SELECTED EXTRACT:

“If the journey is the destination, then we must learn how to become better travelers. To become better travelers, we must first learn to orient ourselves. Where are you now? Do you want to be here? If not, why do you want to move on?”
— The Bullet Journal Method by Ryder Carroll
If you were going to take a road trip, where would you go? How would you go? Would you get in the car and take off? Would you create lists and plan for weeks, making sure to notify everyone you know that you won’t be around for a while? Would you take the safest route? The fastest route? The most picturesque route even if it was a bit isolated? Would you get stuck trying to decide on where you want to end up?
A trip to the store is familiar enough to allow us to get into the car and drive. But a trip across the country would be a much greater endeavor. It requires a bit more planning and uncertainty, as there are many miles between here and the destination. There are mandatory off-ramps to refuel and take breaks. It is never as simple as getting in the car and driving. There are a few things that need to happen Before You Begin any journey.
As with a cross-country road trip, our own intention is the only reliable gauge that can keep us on course to a life that brings us significance. But why in our own life do we live distracted from our intention? Why are we looking for others to approve our choices and agree with our plans? Why are we living lives that don’t mean that much to us?
When you think about how you make decisions for your family, career, interests, relationships, health, and such, you can take a lot from the road trip comparison. From wherever you are at this point, there are a number of steps that fill the gap between starting and reaching where you want to go. The problem is that you can lose your way between here and there. There are twists and turns that you don’t see coming, and those unexpected forks can create bumps that throw you off course. The ultimate goal of this book is to help you keep your eyes on the road and to show you how anything less than being aware and intentional creates obstacles that prevent you from staying the course.
In order to have a life that will have meaning, you will have to find purpose in what you do. While few circumstances are controllable, you always have the capacity to take what life gives and live it on your own terms. How you want to show up and step forward in life is always in your control. Giving yourself the capacity to focus on what matters amidst the chaos that shows up in life is an invaluable tool. Before You Begin locates this tool for you and teaches you how to use it.
Before You Begin provides a flexible framework, so you can quickly assess and settle on the task at hand, so then you can drive. So you can move through the endless distractions and enjoy your journey. It’s about forgetting where you just came from because you have already been there and done that. It’s about having enough confidence to trust that the destination you’ve chosen is worth committing to, and it’s about knowing that uncertainty before arrival is part of the plan.
Settling on a few things Before You Begin heading down the road will not only get you to where you want to go, but will give you an optimal experience to navigate the changes that are certain to show up. Without Before You Begin, life’s inevitable problems, frustrations, and discomforts can totally rattle you. So much so that you might get twisted and bent and start reacting without thinking. You lose your way. You end up giving up on your ideal just to make it through the day. You find yourself stuck, stagnant, hustling in circles, and exhausted, but getting nowhere. This exhaustion, stagnancy, and lostness can play out in a myriad of ways. Here are some “stuck” situations that my clients have found themselves in that could ring true for you too:
· Your job sucks and waking up every day is miserable. You’ve had three jobs in the past three years, and they all looked promising until you start working at each one. You don’t even like what you do, but it pays the bills. You live for the end of the day. And for the weekend. Starting over seems like way too much work for no guarantee of happiness.

PROBLEM TO WORK ON: Quote the road-trip passage word for word, everything from "Before You Begin provides" down to "of the plan.". Work from the road-trip passage alone.

DATASET EXCERPTS:
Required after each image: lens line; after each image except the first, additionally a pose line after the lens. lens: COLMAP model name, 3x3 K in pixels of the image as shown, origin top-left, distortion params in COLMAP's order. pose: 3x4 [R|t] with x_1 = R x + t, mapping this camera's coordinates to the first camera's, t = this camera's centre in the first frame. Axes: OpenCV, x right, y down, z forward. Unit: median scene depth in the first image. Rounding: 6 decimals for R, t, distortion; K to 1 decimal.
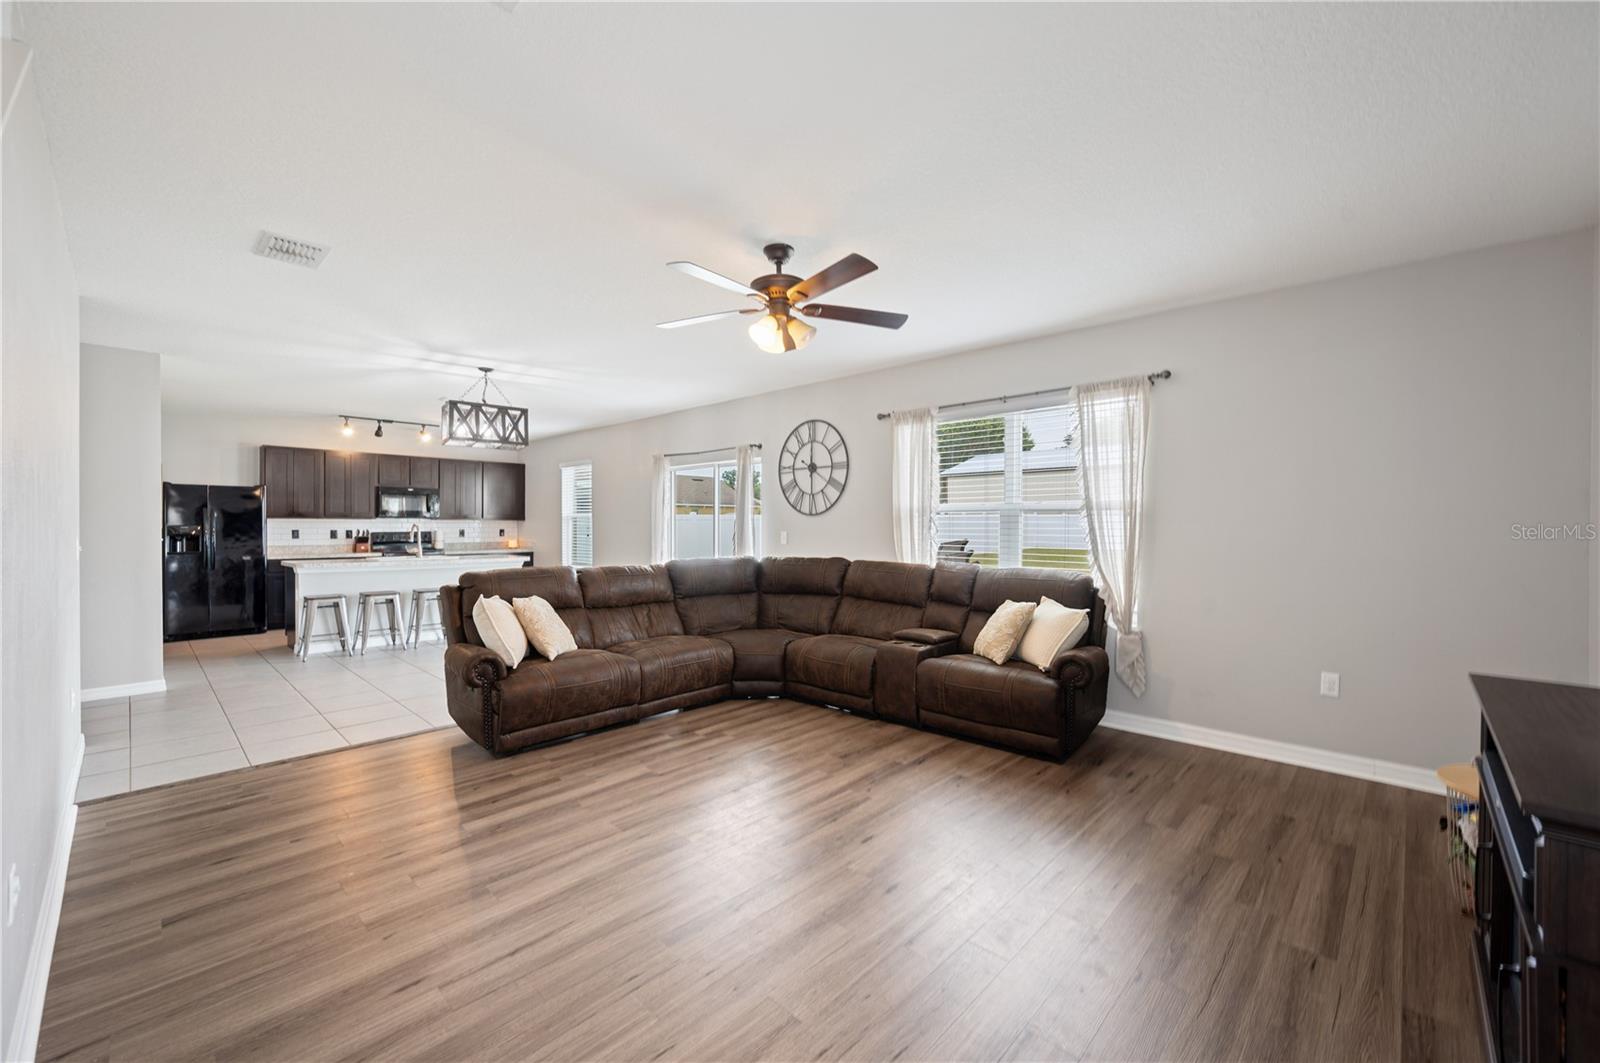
lens RADIAL K [[639.4, 0, 803.8], [0, 639.4, 537.8], [0, 0, 1]] dist [-0.001061, 0.000799]
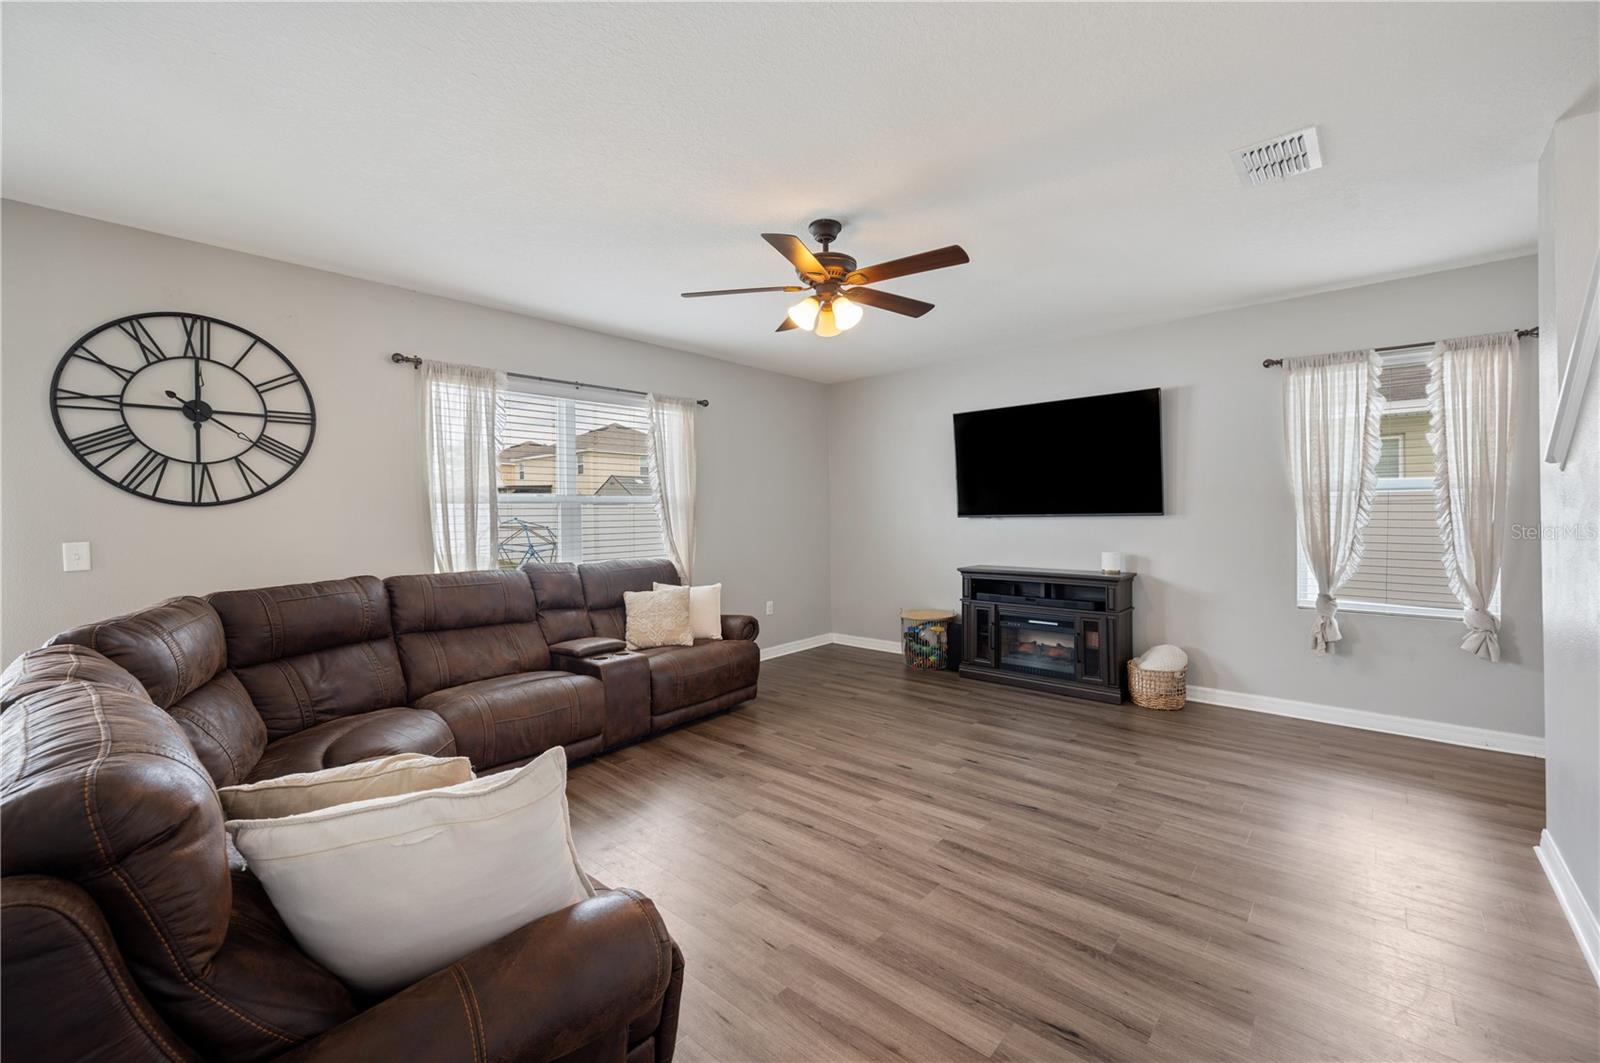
lens RADIAL K [[639.4, 0, 810.9], [0, 639.4, 515.4], [0, 0, 1]] dist [-0.001061, 0.000799]
pose [[-0.042006, -0.005168, 0.999104, -0.513347], [0.036530, 0.999310, 0.006705, -0.013641], [-0.998449, 0.036779, -0.041789, 0.552694]]
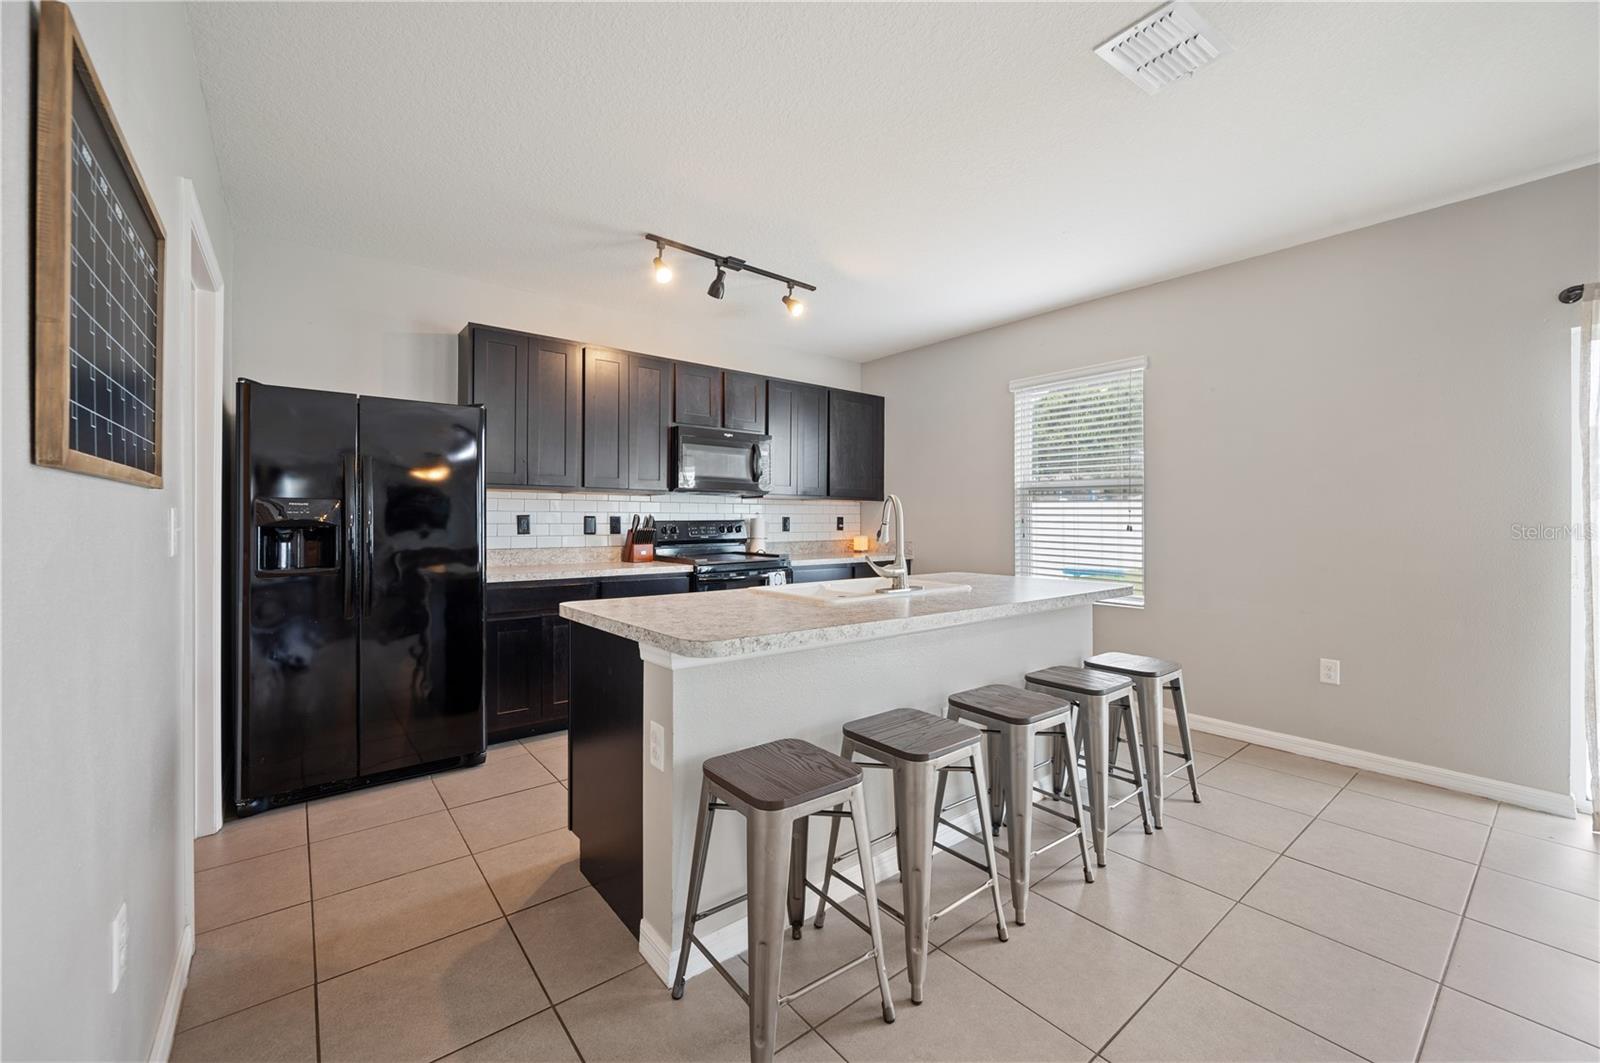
lens RADIAL K [[639.4, 0, 821.0], [0, 639.4, 527.8], [0, 0, 1]] dist [-0.001061, 0.000799]
pose [[0.993346, 0.000945, -0.115166, -0.748883], [-0.002165, 0.999943, -0.010472, 0.001865], [0.115150, 0.010652, 0.993291, 0.798887]]
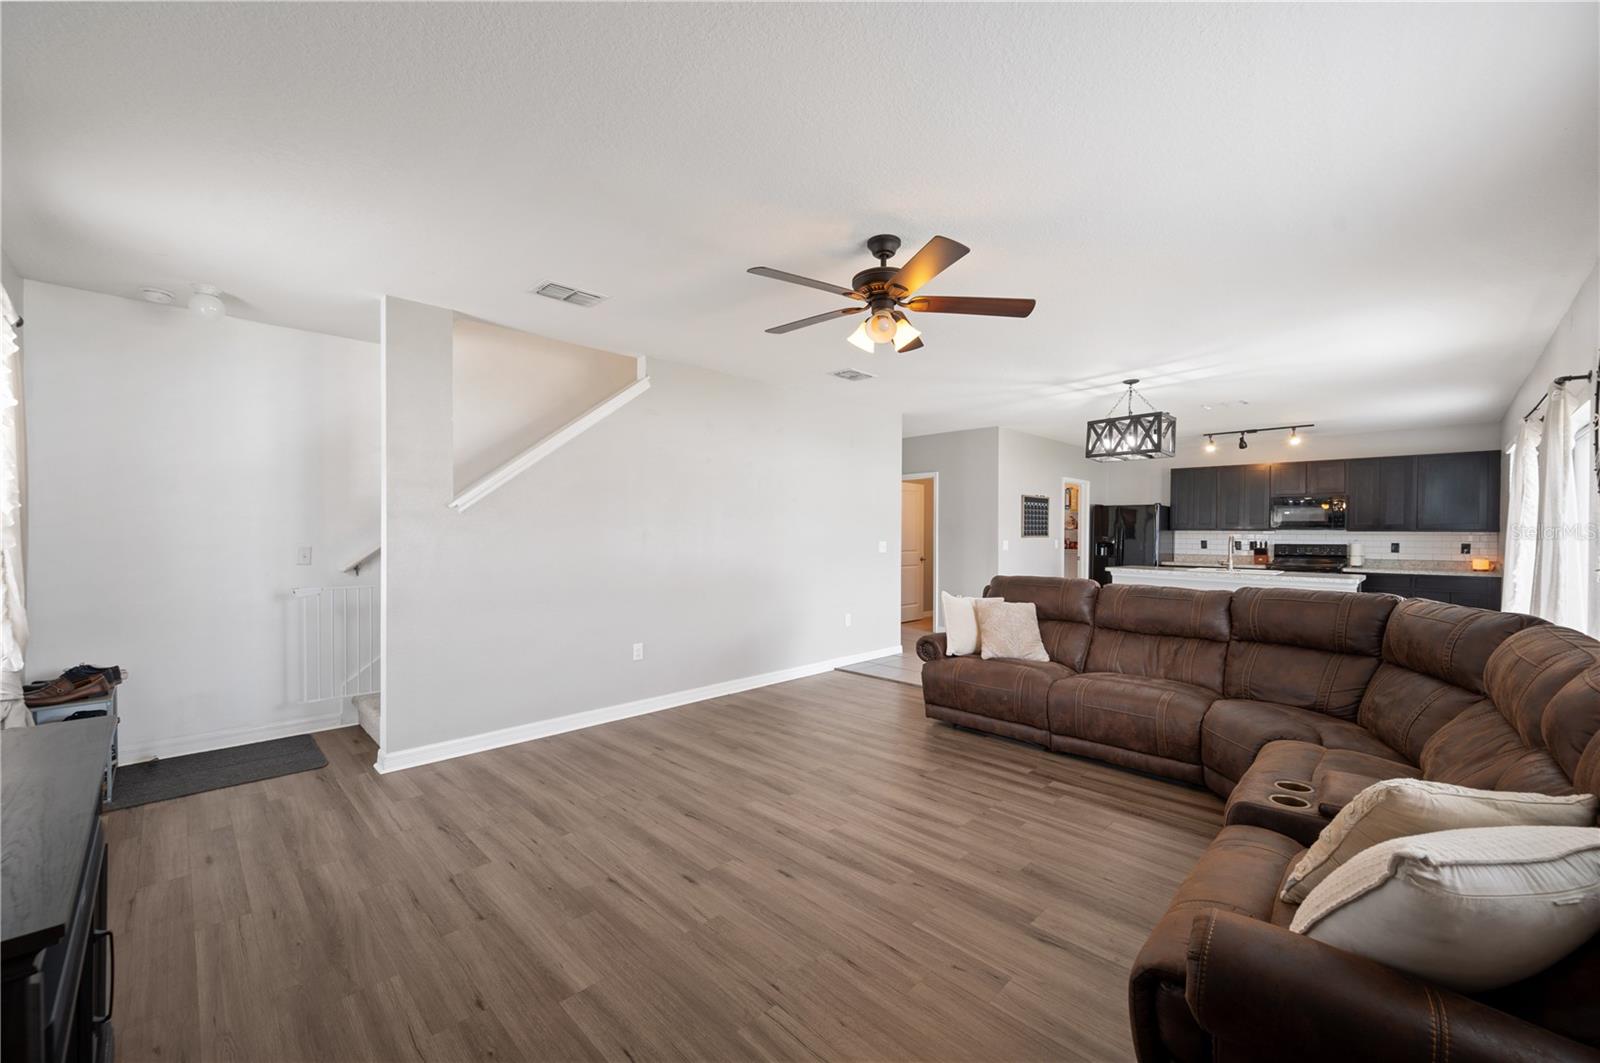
lens RADIAL K [[639.4, 0, 805.0], [0, 639.4, 524.3], [0, 0, 1]] dist [-0.001061, 0.000799]
pose [[-0.021141, -0.012985, -0.999692, 0.472714], [-0.027134, 0.999555, -0.012409, -0.011498], [0.999408, 0.026863, -0.021484, 0.470159]]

SOLUTION TO THIS PROBLEM:
Before You Begin provides a flexible framework, so you can quickly assess and settle on the task at hand, so then you can drive. So you can move through the endless distractions and enjoy your journey. It’s about forgetting where you just came from because you have already been there and done that. It’s about having enough confidence to trust that the destination you’ve chosen is worth committing to, and it’s about knowing that uncertainty before arrival is part of the plan.